Le Conseil de paix pour Gaza se réunit pour la première fois – Le problème du désarmement du Hamas reste entier
Le Conseil de paix (Peace Board), créé et présidé par le président américain Donald Trump, s’est réuni pour la première fois jeudi 19 février dans la capitale américaine Washington. Les discussions ont porté sur la reconstruction prévue de la bande de Gaza, fortement dévastée par la guerre d’Israël contre le Hamas. Comme Trump l’a ensuite expliqué, sept milliards de dollars (5,4 milliards de francs) ont déjà été promis pour le fonds de reconstruction prévu par les nations représentées au sein du Conseil de paix, à savoir les Emirats arabes unis, l’Arabie saoudite, le Koweït, le Maroc, le Kazakhstan et l’Azerbaïdjan. De leur côté, les Etats-Unis injecteront 10 milliards de dollars supplémentaires (7,75 milliards de CHF). C’est ce que rapporte l’agence de presse Reuters. Dans un nouveau rapport, la Banque mondiale, l’UE et l’ONU estiment le coût de la reconstruction de Gaza à 53 milliards de dollars (41 milliards de francs).

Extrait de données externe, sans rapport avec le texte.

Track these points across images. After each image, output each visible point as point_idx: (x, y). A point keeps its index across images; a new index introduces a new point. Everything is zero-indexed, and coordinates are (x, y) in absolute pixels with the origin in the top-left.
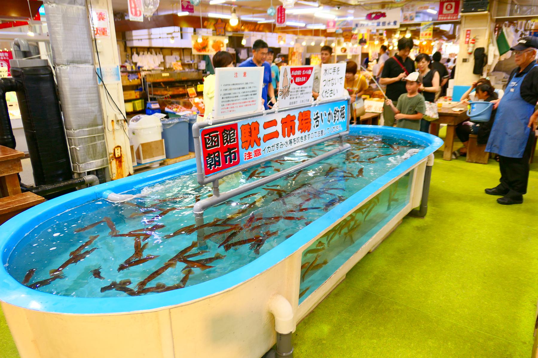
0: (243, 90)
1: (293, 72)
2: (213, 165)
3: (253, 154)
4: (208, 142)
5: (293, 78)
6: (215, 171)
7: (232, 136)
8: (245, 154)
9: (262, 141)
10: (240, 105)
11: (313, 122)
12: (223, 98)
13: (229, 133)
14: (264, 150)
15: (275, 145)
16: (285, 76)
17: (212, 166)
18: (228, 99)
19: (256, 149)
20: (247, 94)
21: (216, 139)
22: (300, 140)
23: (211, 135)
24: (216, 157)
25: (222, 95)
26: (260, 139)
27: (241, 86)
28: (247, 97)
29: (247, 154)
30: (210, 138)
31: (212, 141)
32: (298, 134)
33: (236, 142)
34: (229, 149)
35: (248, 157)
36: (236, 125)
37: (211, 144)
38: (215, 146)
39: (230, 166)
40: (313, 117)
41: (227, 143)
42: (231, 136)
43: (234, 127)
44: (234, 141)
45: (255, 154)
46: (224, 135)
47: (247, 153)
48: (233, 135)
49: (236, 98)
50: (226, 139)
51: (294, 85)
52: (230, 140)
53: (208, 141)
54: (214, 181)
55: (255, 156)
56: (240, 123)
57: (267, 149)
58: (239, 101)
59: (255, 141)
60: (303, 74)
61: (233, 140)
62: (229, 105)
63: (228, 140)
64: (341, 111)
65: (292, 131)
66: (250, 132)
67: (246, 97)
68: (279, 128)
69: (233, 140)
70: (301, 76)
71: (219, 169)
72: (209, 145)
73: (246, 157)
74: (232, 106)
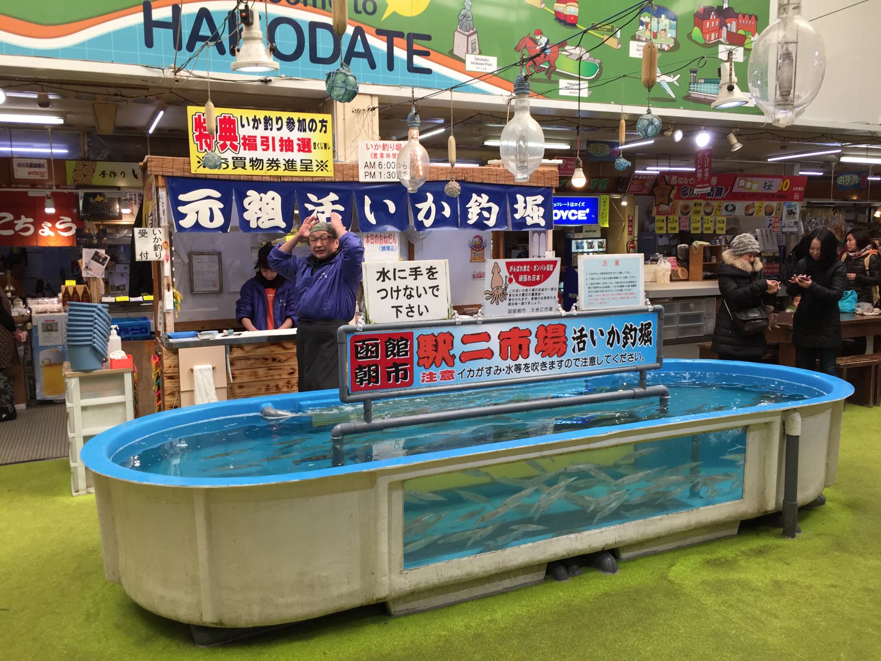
0: (616, 280)
1: (511, 268)
2: (365, 380)
3: (439, 377)
4: (361, 350)
5: (512, 276)
6: (367, 388)
7: (402, 348)
8: (424, 374)
9: (457, 360)
10: (614, 297)
11: (572, 343)
12: (589, 288)
13: (398, 343)
14: (461, 373)
15: (484, 369)
16: (496, 273)
17: (364, 382)
18: (596, 289)
19: (445, 370)
20: (622, 284)
21: (374, 348)
22: (539, 368)
23: (366, 343)
24: (372, 371)
25: (588, 284)
26: (454, 357)
27: (613, 276)
28: (622, 288)
29: (427, 375)
30: (365, 346)
31: (367, 350)
32: (534, 358)
33: (409, 356)
34: (396, 365)
35: (427, 378)
36: (412, 334)
37: (364, 353)
38: (374, 357)
39: (394, 386)
40: (570, 334)
41: (392, 356)
42: (401, 347)
43: (408, 337)
44: (406, 354)
45: (442, 376)
46: (389, 345)
47: (427, 373)
48: (404, 346)
49: (607, 289)
50: (392, 351)
51: (514, 286)
52: (399, 352)
53: (361, 350)
54: (364, 401)
55: (441, 380)
56: (417, 333)
57: (466, 373)
58: (611, 293)
59: (443, 359)
60: (535, 270)
61: (404, 353)
62: (598, 295)
63: (395, 351)
64: (641, 330)
65: (522, 350)
66: (436, 346)
67: (620, 288)
68: (494, 344)
69: (404, 353)
70: (531, 273)
71: (374, 388)
72: (362, 355)
73: (425, 378)
74: (603, 297)
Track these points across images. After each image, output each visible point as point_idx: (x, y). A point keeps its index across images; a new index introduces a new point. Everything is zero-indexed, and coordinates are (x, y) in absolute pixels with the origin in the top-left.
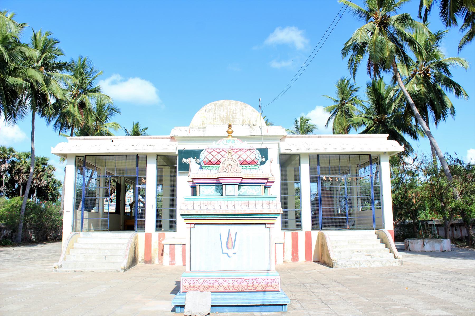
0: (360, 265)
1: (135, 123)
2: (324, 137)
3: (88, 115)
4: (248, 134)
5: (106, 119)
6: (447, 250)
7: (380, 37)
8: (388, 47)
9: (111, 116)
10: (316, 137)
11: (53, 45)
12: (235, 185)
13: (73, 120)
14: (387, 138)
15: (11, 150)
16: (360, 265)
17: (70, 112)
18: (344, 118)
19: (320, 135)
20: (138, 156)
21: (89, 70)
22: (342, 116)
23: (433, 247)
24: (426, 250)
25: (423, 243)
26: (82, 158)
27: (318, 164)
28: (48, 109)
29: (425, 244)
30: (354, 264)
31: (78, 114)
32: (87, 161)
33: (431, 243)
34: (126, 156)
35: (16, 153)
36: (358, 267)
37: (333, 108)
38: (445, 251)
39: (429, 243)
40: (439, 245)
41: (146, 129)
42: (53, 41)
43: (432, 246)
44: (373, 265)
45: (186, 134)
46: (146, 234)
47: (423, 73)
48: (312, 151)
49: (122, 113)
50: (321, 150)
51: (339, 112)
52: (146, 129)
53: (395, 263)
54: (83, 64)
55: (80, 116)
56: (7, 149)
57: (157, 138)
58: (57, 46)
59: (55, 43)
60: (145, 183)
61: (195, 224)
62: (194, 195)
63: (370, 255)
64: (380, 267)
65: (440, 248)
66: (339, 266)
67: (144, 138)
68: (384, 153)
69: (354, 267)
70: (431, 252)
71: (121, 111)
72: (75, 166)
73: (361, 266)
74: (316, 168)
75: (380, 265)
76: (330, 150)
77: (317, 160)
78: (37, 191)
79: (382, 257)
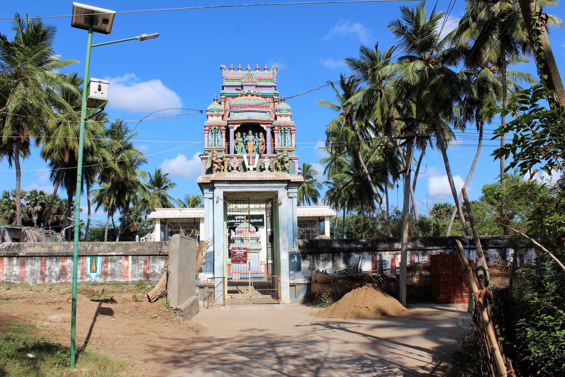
1: (157, 170)
3: (126, 171)
5: (135, 169)
7: (346, 128)
8: (351, 135)
9: (138, 166)
12: (295, 286)
13: (115, 174)
15: (42, 193)
17: (113, 168)
18: (337, 169)
21: (124, 131)
22: (335, 167)
31: (119, 169)
35: (46, 196)
37: (327, 160)
41: (167, 174)
47: (385, 145)
49: (148, 163)
51: (333, 164)
52: (167, 174)
54: (120, 125)
55: (120, 170)
56: (39, 193)
62: (290, 286)
71: (148, 161)
78: (451, 328)
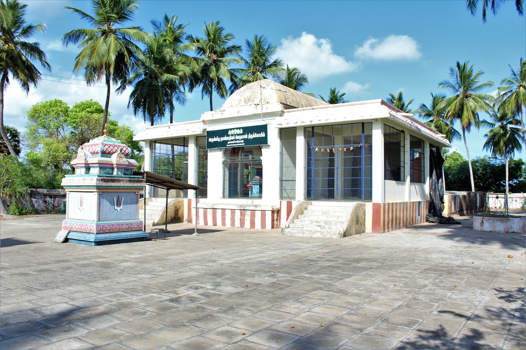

En ce qui concerne la Force internationale de stabilisation (International Stabilization Force ISF) prévue, l’Indonésie, le Maroc, le Kazakhstan, le Kosovo et l’Albanie ont assuré leur participation avec « des milliers de soldats ». Dans un avenir proche, l’ISF devrait prendre le relais de l’armée israélienne Tsahal dans la surveillance de la paix à Gaza. Mais avant cela, l’organisation terroriste Hamas doit être entièrement désarmée. On ne sait toujours pas comment et par qui cela doit se faire. Selon le diplomate bulgare Nickolay Mladenov, qui a été chargé par le Conseil de paix de mettre en œuvre le plan de paix en 20 points en tant que « Haut représentant pour Gaza », l’Egypte, la Turquie et le Qatar se sont mis d’accord sur un plan de désarmement. Ce plan devrait être prochainement soumis aux groupes terroristes de Gaza (Hamas et Djihad islamique palestinien). Jusqu’à présent, le Hamas a toujours déclaré qu’il n’était pas prêt à rendre toutes ses armes. En Israël, on estime donc depuis longtemps que Tsahal devra finalement assurer le désarmement des organisations terroristes à Gaza. Maintenant que ces dernières ne détiennent plus d’otages du massacre du 7 octobre 2023, l’armée israélienne aurait plus de marge de manœuvre que par le passé.